* [Passage provided]:
========
When the morning arrives and the businessman alights his train, an overweight Italian woman (Silvana de Santis) takes narrative centre-stage with her aid Filippo Trojano (also called Filippo, the only character whose name we learn because of the woman's constant pestering and screaming at him). Finally, the last leg of the journey, as well as the most boisterous, arrives with a group of three Scots in Italy to see the Celtic football team play. This segment was directed by Ken Loach and it is the most politically inclined with an original encounter between naïve football lads and Albanian immigrants with no money for a ticket.

The train journey as a metaphor for life, passing of time and transformation is one of oldest in the book, but the directors here were not concerned in creating anything new, but simply enjoying making a simple film where life is perfectly recreated, a bit like seasoned jazz musicians meeting up for a jam session. This lack of pretence, accessibility and interest in audience enjoyment makes of Tickets one of those film moments that feels like a long, lazy Sunday lunch with friends on a sunny summer afternoon, when time slows down and everything seems to fall into place.

Plus: Monamour & Snack Bar Budapest (Italy, 2005/1998. Dir: Tinto Brass. Published by Arrow Films). Two titles by Il Maestro, the handle by which the king of arthouse erotica Tinto Brass is often referred to. Famous for being the director at the helm of Caligula (1979) and the cult movie Salon Kitty, these two films show exactly what's so good Tinto. In Monamour, a sexually frustrated wife seeks sexual solace in a French man while her husband attends to his professional obligations during a literature festival in the picturesque town of Mantova in Italy. "The signifier is the same as the signified" says a man, Umberto Eco-style, during a performance by a nude woman talking about her genitals, one of the several moments when Tinto winks at the audience. As the film progresses, it gets more bizarre and Fellini-esque with lots of prosthetic penises and fantasy scenes. Snack Bar Budapest is less sexually charged; it's a neon-lit, Dick Tracy-ish film noir with a good dash of sexual ambiguity that fits the gangster genre well. Tinto is something of a celluloid libertarian who believes sex should not be censored. He's also an equal opportunities ring-leader. In Monamour, for instance, he alludes to a polysexual type of freedom and proves himself to be in tune with modern behaviour with witty asides, despite the initial anachronic impression the film gives. Tinto's intent seems to be doing away with arty subtexts and go straight to the point as far as sexuality goes, while retaining a sophisticated aesthetic sense that normally only arthouse cinema has. Very clever. Such hybrid type of material is rich in irony, funny and always lush to look at. Unmissable.

Tickets, Monamor and Snack Bar Budapest are out now.
========
Records from a dataset:
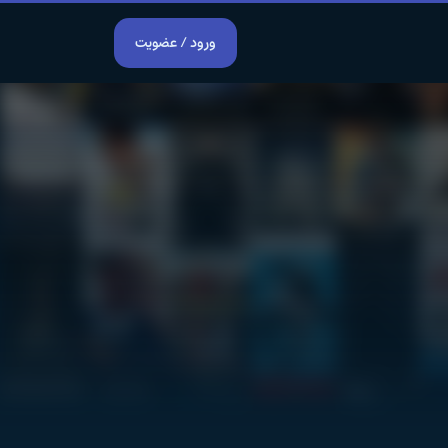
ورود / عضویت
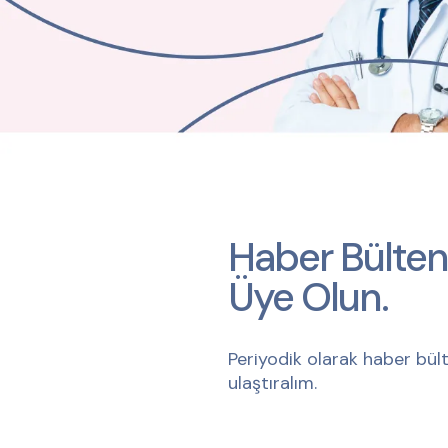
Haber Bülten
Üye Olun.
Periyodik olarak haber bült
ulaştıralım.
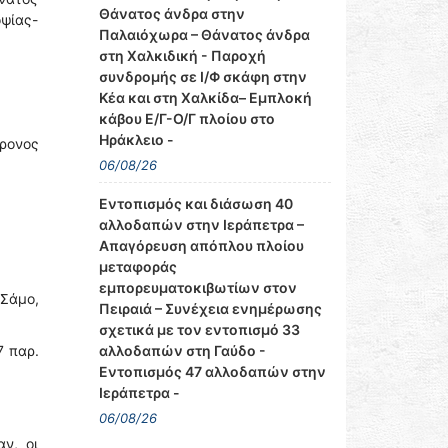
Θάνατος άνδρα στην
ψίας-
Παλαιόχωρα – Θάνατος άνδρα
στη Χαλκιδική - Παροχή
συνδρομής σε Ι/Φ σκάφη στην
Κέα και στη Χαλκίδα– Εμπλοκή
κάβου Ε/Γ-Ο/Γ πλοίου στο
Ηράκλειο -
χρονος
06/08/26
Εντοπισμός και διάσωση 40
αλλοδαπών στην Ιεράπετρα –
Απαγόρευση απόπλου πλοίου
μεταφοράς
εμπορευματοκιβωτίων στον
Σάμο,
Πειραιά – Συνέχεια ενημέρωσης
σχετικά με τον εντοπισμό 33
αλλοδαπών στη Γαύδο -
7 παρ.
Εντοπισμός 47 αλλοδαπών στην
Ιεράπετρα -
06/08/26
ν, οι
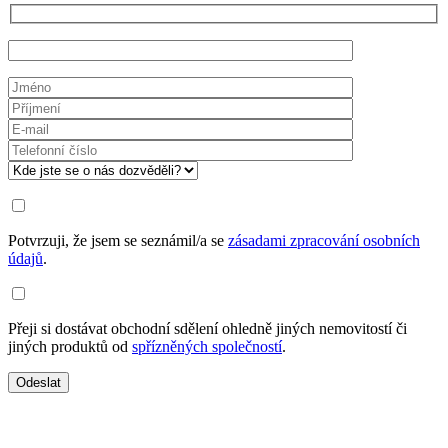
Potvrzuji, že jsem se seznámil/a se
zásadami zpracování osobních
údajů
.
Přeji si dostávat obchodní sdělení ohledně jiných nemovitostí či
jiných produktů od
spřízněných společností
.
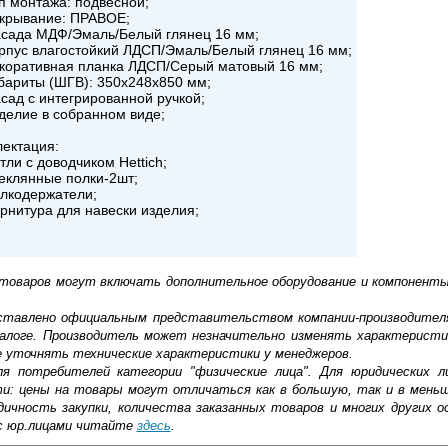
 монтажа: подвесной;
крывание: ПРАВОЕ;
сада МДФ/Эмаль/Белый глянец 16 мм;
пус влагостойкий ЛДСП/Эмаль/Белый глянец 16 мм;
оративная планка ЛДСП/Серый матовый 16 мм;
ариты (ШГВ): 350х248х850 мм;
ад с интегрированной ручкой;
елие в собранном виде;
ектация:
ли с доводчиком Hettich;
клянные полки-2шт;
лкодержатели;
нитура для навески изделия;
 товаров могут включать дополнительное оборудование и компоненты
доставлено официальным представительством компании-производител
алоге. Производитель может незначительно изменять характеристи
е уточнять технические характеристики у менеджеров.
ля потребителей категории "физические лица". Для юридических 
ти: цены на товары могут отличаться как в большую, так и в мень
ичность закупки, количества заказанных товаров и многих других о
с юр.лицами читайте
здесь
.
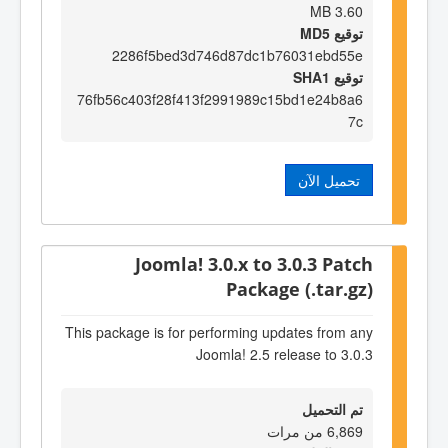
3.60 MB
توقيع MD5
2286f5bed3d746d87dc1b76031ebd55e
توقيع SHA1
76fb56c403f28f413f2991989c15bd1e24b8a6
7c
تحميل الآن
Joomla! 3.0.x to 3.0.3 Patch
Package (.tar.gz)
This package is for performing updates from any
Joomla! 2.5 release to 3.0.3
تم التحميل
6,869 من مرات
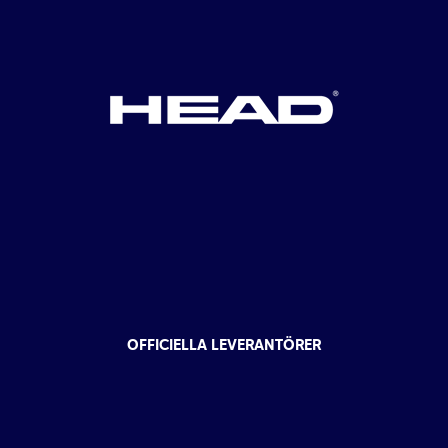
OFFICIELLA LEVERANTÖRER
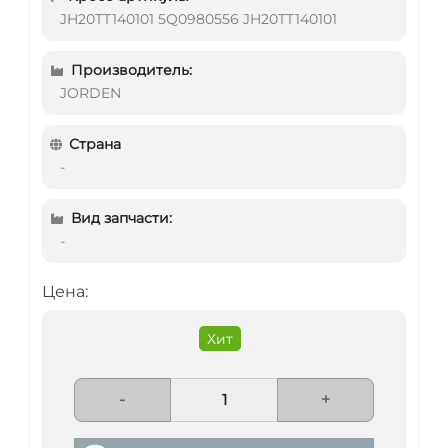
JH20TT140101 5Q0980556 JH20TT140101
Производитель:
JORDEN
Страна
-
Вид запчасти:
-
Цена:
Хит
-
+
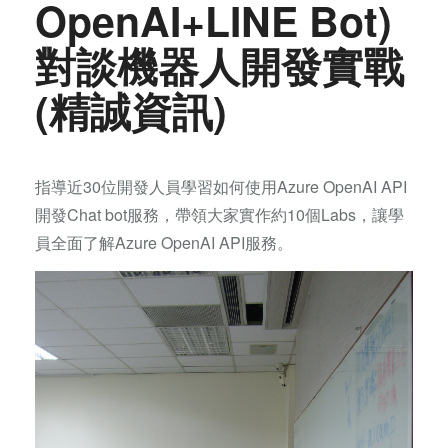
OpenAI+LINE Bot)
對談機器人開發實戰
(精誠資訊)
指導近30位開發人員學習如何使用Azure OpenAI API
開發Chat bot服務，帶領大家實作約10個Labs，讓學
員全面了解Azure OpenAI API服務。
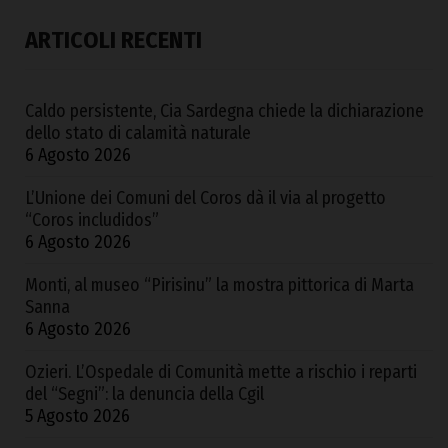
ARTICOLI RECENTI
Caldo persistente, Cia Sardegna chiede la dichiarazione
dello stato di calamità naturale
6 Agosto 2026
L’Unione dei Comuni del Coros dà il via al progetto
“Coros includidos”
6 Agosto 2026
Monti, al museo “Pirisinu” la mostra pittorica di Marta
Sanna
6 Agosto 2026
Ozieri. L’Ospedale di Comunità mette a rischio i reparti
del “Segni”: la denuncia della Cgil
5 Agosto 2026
========
* [Requirement A]: According to the film review, who directed the segment about the three Scots who travel to Italy to see Celtic play?
* [Requirement B]: Replace "Agosto" with "August" in the records from the line with "OpenAI+LINE Bot)" through the end of the records, and give those lines again with nothing else changed and the pictures left out.

* [Exercise solution A]: Ken Loach

* [Exercise solution B]:
OpenAI+LINE Bot)
對談機器人開發實戰
(精誠資訊)
指導近30位開發人員學習如何使用Azure OpenAI API
開發Chat bot服務，帶領大家實作約10個Labs，讓學
員全面了解Azure OpenAI API服務。
ARTICOLI RECENTI
Caldo persistente, Cia Sardegna chiede la dichiarazione
dello stato di calamità naturale
6 August 2026
L’Unione dei Comuni del Coros dà il via al progetto
“Coros includidos”
6 August 2026
Monti, al museo “Pirisinu” la mostra pittorica di Marta
Sanna
6 August 2026
Ozieri. L’Ospedale di Comunità mette a rischio i reparti
del “Segni”: la denuncia della Cgil
5 August 2026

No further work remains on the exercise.